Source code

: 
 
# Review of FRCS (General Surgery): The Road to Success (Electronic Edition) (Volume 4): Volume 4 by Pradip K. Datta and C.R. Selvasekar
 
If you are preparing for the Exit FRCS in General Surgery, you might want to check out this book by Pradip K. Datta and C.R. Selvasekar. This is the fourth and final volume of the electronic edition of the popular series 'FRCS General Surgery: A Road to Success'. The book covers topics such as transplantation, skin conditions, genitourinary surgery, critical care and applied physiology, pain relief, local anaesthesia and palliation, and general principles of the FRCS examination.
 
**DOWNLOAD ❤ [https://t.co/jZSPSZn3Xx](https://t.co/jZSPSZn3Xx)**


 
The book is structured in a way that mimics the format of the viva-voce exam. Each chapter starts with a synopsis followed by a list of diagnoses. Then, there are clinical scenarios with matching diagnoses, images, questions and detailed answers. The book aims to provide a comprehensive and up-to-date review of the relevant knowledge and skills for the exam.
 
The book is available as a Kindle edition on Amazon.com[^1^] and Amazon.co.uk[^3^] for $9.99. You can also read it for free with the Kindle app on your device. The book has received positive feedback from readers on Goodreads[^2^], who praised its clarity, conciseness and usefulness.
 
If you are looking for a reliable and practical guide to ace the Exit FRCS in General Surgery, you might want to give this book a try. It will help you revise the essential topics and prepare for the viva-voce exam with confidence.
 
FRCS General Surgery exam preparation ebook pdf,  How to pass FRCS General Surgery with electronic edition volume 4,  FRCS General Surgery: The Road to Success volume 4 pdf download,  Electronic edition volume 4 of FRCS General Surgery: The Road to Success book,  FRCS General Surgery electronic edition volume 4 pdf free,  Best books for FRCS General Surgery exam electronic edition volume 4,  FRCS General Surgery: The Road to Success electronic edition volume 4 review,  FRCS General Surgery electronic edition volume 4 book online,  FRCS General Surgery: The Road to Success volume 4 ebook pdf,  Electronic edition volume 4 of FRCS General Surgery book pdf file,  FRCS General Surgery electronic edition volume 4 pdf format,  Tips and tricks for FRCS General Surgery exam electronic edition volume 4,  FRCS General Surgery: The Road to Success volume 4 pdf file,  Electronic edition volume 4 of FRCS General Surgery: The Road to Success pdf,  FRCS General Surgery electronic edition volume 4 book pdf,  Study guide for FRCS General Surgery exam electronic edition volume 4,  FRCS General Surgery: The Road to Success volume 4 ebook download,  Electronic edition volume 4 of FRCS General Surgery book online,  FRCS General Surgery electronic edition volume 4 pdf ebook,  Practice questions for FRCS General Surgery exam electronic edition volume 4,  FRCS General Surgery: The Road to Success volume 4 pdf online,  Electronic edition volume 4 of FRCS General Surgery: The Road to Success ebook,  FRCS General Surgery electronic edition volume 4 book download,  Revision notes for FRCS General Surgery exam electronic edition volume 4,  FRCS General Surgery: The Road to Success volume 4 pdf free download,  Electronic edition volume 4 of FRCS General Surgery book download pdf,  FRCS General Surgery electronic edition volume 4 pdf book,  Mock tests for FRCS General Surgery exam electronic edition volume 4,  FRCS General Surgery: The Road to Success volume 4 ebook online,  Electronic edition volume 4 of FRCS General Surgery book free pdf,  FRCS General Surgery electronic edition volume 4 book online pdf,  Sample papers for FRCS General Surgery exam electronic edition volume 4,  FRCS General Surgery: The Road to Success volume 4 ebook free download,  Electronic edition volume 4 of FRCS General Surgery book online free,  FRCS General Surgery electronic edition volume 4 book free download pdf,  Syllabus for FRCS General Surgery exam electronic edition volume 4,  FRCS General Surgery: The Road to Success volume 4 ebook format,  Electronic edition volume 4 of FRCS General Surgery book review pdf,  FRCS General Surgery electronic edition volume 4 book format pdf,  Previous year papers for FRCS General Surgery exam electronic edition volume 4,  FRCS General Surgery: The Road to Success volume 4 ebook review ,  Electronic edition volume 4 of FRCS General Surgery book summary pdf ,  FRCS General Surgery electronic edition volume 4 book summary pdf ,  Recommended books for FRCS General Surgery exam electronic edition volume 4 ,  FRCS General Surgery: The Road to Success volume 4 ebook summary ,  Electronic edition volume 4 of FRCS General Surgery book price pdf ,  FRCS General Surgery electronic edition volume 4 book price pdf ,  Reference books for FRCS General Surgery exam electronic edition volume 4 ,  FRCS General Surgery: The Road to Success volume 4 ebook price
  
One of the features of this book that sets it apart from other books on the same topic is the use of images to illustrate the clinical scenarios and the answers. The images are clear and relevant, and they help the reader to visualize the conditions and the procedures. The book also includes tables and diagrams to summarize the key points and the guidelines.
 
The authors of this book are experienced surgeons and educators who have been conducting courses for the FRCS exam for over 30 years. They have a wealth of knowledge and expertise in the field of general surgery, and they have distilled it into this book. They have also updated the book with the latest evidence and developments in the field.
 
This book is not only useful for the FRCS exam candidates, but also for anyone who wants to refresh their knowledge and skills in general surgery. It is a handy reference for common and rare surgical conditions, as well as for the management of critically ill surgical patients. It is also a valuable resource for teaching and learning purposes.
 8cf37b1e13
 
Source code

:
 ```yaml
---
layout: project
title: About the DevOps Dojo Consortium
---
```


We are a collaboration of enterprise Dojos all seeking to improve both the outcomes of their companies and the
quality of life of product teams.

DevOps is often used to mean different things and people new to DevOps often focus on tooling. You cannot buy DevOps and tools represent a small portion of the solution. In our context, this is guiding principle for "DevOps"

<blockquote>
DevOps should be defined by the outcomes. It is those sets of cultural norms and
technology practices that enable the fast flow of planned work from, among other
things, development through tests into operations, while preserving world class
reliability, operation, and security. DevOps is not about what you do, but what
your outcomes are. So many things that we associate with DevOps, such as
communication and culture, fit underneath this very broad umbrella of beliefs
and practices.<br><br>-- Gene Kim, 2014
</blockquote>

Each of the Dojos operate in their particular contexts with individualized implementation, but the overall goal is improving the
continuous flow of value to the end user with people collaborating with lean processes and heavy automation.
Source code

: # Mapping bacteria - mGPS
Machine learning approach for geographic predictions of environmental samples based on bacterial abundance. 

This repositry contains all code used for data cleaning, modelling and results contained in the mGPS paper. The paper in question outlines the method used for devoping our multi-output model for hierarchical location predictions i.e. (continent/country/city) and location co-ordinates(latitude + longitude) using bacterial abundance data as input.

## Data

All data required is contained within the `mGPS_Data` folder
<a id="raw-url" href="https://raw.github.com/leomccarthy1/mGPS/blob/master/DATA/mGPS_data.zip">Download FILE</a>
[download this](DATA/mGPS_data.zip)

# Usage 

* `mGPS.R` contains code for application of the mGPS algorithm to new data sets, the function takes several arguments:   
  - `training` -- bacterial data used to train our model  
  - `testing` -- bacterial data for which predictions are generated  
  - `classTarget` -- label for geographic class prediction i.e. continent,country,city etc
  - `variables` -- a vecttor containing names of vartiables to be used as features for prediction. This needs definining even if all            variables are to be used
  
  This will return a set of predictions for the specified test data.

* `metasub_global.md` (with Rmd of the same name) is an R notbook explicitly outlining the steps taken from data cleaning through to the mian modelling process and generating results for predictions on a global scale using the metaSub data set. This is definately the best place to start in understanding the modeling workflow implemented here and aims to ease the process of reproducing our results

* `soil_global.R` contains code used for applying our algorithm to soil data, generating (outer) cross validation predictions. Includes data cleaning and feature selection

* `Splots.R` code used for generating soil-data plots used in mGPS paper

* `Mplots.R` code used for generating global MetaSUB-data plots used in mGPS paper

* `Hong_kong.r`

▶ **Problem statement**
Repeat the material above exactly.

▶ **Expected output**
Source code

: 
 
# Review of FRCS (General Surgery): The Road to Success (Electronic Edition) (Volume 4): Volume 4 by Pradip K. Datta and C.R. Selvasekar
 
If you are preparing for the Exit FRCS in General Surgery, you might want to check out this book by Pradip K. Datta and C.R. Selvasekar. This is the fourth and final volume of the electronic edition of the popular series 'FRCS General Surgery: A Road to Success'. The book covers topics such as transplantation, skin conditions, genitourinary surgery, critical care and applied physiology, pain relief, local anaesthesia and palliation, and general principles of the FRCS examination.
 
**DOWNLOAD ❤ [https://t.co/jZSPSZn3Xx](https://t.co/jZSPSZn3Xx)**


 
The book is structured in a way that mimics the format of the viva-voce exam. Each chapter starts with a synopsis followed by a list of diagnoses. Then, there are clinical scenarios with matching diagnoses, images, questions and detailed answers. The book aims to provide a comprehensive and up-to-date review of the relevant knowledge and skills for the exam.
 
The book is available as a Kindle edition on Amazon.com[^1^] and Amazon.co.uk[^3^] for $9.99. You can also read it for free with the Kindle app on your device. The book has received positive feedback from readers on Goodreads[^2^], who praised its clarity, conciseness and usefulness.
 
If you are looking for a reliable and practical guide to ace the Exit FRCS in General Surgery, you might want to give this book a try. It will help you revise the essential topics and prepare for the viva-voce exam with confidence.
 
FRCS General Surgery exam preparation ebook pdf,  How to pass FRCS General Surgery with electronic edition volume 4,  FRCS General Surgery: The Road to Success volume 4 pdf download,  Electronic edition volume 4 of FRCS General Surgery: The Road to Success book,  FRCS General Surgery electronic edition volume 4 pdf free,  Best books for FRCS General Surgery exam electronic edition volume 4,  FRCS General Surgery: The Road to Success electronic edition volume 4 review,  FRCS General Surgery electronic edition volume 4 book online,  FRCS General Surgery: The Road to Success volume 4 ebook pdf,  Electronic edition volume 4 of FRCS General Surgery book pdf file,  FRCS General Surgery electronic edition volume 4 pdf format,  Tips and tricks for FRCS General Surgery exam electronic edition volume 4,  FRCS General Surgery: The Road to Success volume 4 pdf file,  Electronic edition volume 4 of FRCS General Surgery: The Road to Success pdf,  FRCS General Surgery electronic edition volume 4 book pdf,  Study guide for FRCS General Surgery exam electronic edition volume 4,  FRCS General Surgery: The Road to Success volume 4 ebook download,  Electronic edition volume 4 of FRCS General Surgery book online,  FRCS General Surgery electronic edition volume 4 pdf ebook,  Practice questions for FRCS General Surgery exam electronic edition volume 4,  FRCS General Surgery: The Road to Success volume 4 pdf online,  Electronic edition volume 4 of FRCS General Surgery: The Road to Success ebook,  FRCS General Surgery electronic edition volume 4 book download,  Revision notes for FRCS General Surgery exam electronic edition volume 4,  FRCS General Surgery: The Road to Success volume 4 pdf free download,  Electronic edition volume 4 of FRCS General Surgery book download pdf,  FRCS General Surgery electronic edition volume 4 pdf book,  Mock tests for FRCS General Surgery exam electronic edition volume 4,  FRCS General Surgery: The Road to Success volume 4 ebook online,  Electronic edition volume 4 of FRCS General Surgery book free pdf,  FRCS General Surgery electronic edition volume 4 book online pdf,  Sample papers for FRCS General Surgery exam electronic edition volume 4,  FRCS General Surgery: The Road to Success volume 4 ebook free download,  Electronic edition volume 4 of FRCS General Surgery book online free,  FRCS General Surgery electronic edition volume 4 book free download pdf,  Syllabus for FRCS General Surgery exam electronic edition volume 4,  FRCS General Surgery: The Road to Success volume 4 ebook format,  Electronic edition volume 4 of FRCS General Surgery book review pdf,  FRCS General Surgery electronic edition volume 4 book format pdf,  Previous year papers for FRCS General Surgery exam electronic edition volume 4,  FRCS General Surgery: The Road to Success volume 4 ebook review ,  Electronic edition volume 4 of FRCS General Surgery book summary pdf ,  FRCS General Surgery electronic edition volume 4 book summary pdf ,  Recommended books for FRCS General Surgery exam electronic edition volume 4 ,  FRCS General Surgery: The Road to Success volume 4 ebook summary ,  Electronic edition volume 4 of FRCS General Surgery book price pdf ,  FRCS General Surgery electronic edition volume 4 book price pdf ,  Reference books for FRCS General Surgery exam electronic edition volume 4 ,  FRCS General Surgery: The Road to Success volume 4 ebook price
  
One of the features of this book that sets it apart from other books on the same topic is the use of images to illustrate the clinical scenarios and the answers. The images are clear and relevant, and they help the reader to visualize the conditions and the procedures. The book also includes tables and diagrams to summarize the key points and the guidelines.
 
The authors of this book are experienced surgeons and educators who have been conducting courses for the FRCS exam for over 30 years. They have a wealth of knowledge and expertise in the field of general surgery, and they have distilled it into this book. They have also updated the book with the latest evidence and developments in the field.
 
This book is not only useful for the FRCS exam candidates, but also for anyone who wants to refresh their knowledge and skills in general surgery. It is a handy reference for common and rare surgical conditions, as well as for the management of critically ill surgical patients. It is also a valuable resource for teaching and learning purposes.
 8cf37b1e13
 
Source code

:
 ```yaml
---
layout: project
title: About the DevOps Dojo Consortium
---
```


We are a collaboration of enterprise Dojos all seeking to improve both the outcomes of their companies and the
quality of life of product teams.

DevOps is often used to mean different things and people new to DevOps often focus on tooling. You cannot buy DevOps and tools represent a small portion of the solution. In our context, this is guiding principle for "DevOps"

<blockquote>
DevOps should be defined by the outcomes. It is those sets of cultural norms and
technology practices that enable the fast flow of planned work from, among other
things, development through tests into operations, while preserving world class
reliability, operation, and security. DevOps is not about what you do, but what
your outcomes are. So many things that we associate with DevOps, such as
communication and culture, fit underneath this very broad umbrella of beliefs
and practices.<br><br>-- Gene Kim, 2014
</blockquote>

Each of the Dojos operate in their particular contexts with individualized implementation, but the overall goal is improving the
continuous flow of value to the end user with people collaborating with lean processes and heavy automation.
Source code

: # Mapping bacteria - mGPS
Machine learning approach for geographic predictions of environmental samples based on bacterial abundance. 

This repositry contains all code used for data cleaning, modelling and results contained in the mGPS paper. The paper in question outlines the method used for devoping our multi-output model for hierarchical location predictions i.e. (continent/country/city) and location co-ordinates(latitude + longitude) using bacterial abundance data as input.

## Data

All data required is contained within the `mGPS_Data` folder
<a id="raw-url" href="https://raw.github.com/leomccarthy1/mGPS/blob/master/DATA/mGPS_data.zip">Download FILE</a>
[download this](DATA/mGPS_data.zip)

# Usage 

* `mGPS.R` contains code for application of the mGPS algorithm to new data sets, the function takes several arguments:   
  - `training` -- bacterial data used to train our model  
  - `testing` -- bacterial data for which predictions are generated  
  - `classTarget` -- label for geographic class prediction i.e. continent,country,city etc
  - `variables` -- a vecttor containing names of vartiables to be used as features for prediction. This needs definining even if all            variables are to be used
  
  This will return a set of predictions for the specified test data.

* `metasub_global.md` (with Rmd of the same name) is an R notbook explicitly outlining the steps taken from data cleaning through to the mian modelling process and generating results for predictions on a global scale using the metaSub data set. This is definately the best place to start in understanding the modeling workflow implemented here and aims to ease the process of reproducing our results

* `soil_global.R` contains code used for applying our algorithm to soil data, generating (outer) cross validation predictions. Includes data cleaning and feature selection

* `Splots.R` code used for generating soil-data plots used in mGPS paper

* `Mplots.R` code used for generating global MetaSUB-data plots used in mGPS paper

* `Hong_kong.r`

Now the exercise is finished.